We also toured the Ivanpah Solar Electric Generating System near Las Vegas, a 3-unit solar thermal power system based on mirror and steam tower technology capable of generating over 400MW.

We then toured the Desert Sunlight Solar PV plant near Palm Springs, CA which is a pure PV play with over 8 MILLION (yes that’s Million)  panels capable of generating over 500MW of electricity.

The only solar generating technology we were not able to visit was the parabolic mirror tube technology which uses either oil or molten salt to store heat and generate electricity. There are projects in Arizona and one being built in CA which would definitely be worth a visit in the future. We were very impressed by the openness and frankness of both tour guides at Ivanpah and Desert Sunlight and have a number of insights we will share in other blogs.

Finishing with a visit to AES

All of this leads us to AES Southland which is doing amazing things with energy storage and natural gas power plants in the Los Angeles area. We visited the AES Southland facility in Long Beach which currently has 6 older natural gas power plants. These are used as peaking power and system reserve capacity in a PPA with Southern California Edison (SCE).

AES has won several battery energy storage projects in CA with SCE along with new Combined Cycle Natural Gas power plants (CCNG). All of these facilities will be built at the Long Beach and Huntington Beach plant locations. AES plans on installing 100 MW of Samsung Lithium-Ion batteries at the Long Beach location. This battery installation will be capable of a 4 hour discharge and will work in concert with the natural gas facilities to serve SCE customers. AES is also designing the facility to hold up to 300MW of battery storage since the reaction of SCE planners has been very positive to the potential economic and reliability benefits of the battery storage units.

We were able to see a demonstration rack of batteries at the AES facility and it is truly amazing.
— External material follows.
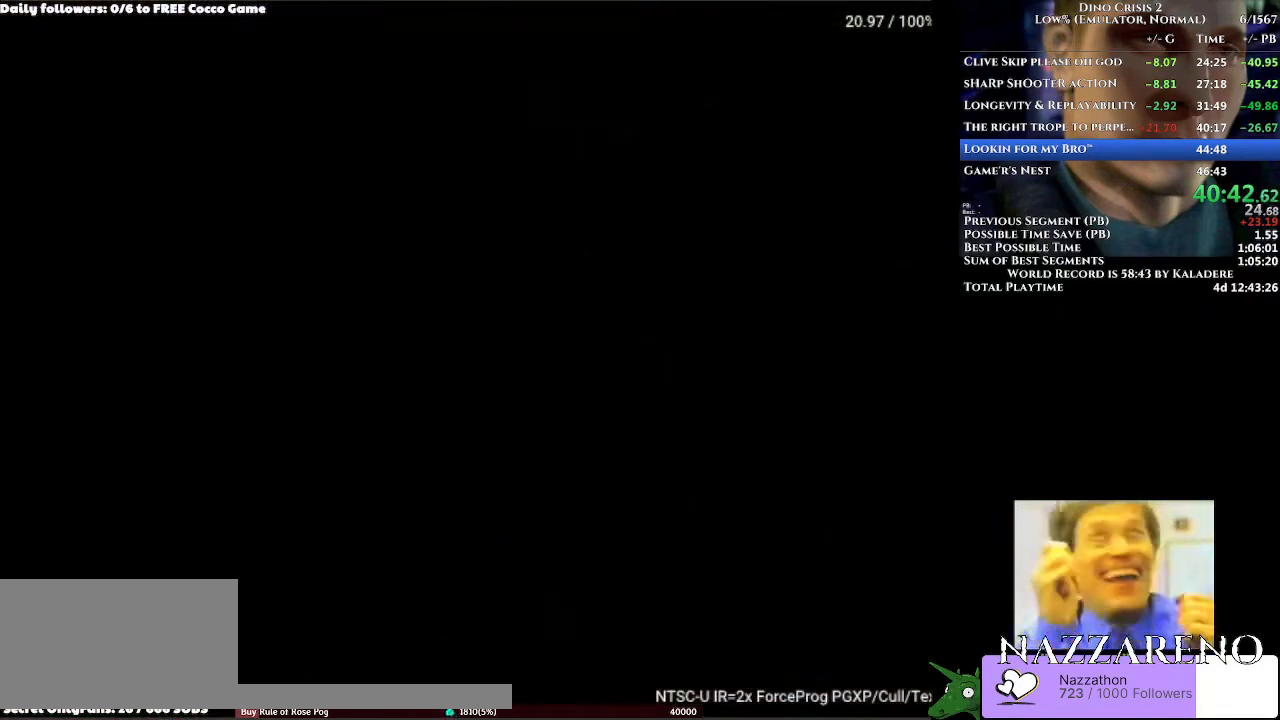
{"dt_ms": 500, "buttons": ["DPAD_LEFT"], "left_stick": "center", "right_stick": "center", "events": []}
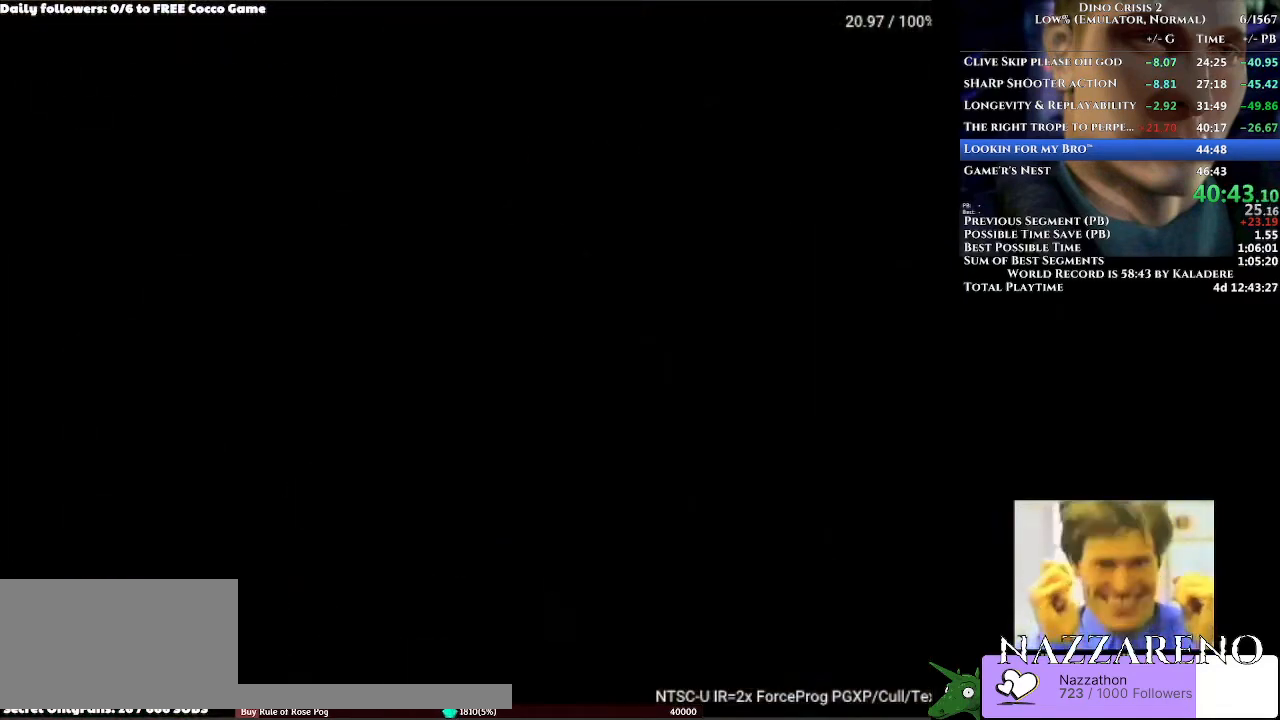
{"dt_ms": 500, "buttons": ["DPAD_LEFT"], "left_stick": "center", "right_stick": "center", "events": []}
The battery packs come in cardboard boxes the size of a stereo receiver and get put into a vertical rack, plugged into each other in groups of 8. Each group is then hooked up to the distribution collection grid with a set of plug in wires. AES said construction is literally done in hours for each rack.

We all felt that the AES people had a good handle on the future electric system requirements of this new distributed and clean energy system and we are hopeful that enough will be learned in the LA area to help other utilities, RTO’s and regulators become more comfortable with the options and benefits presented by an integrated renewable energy and energy storage system.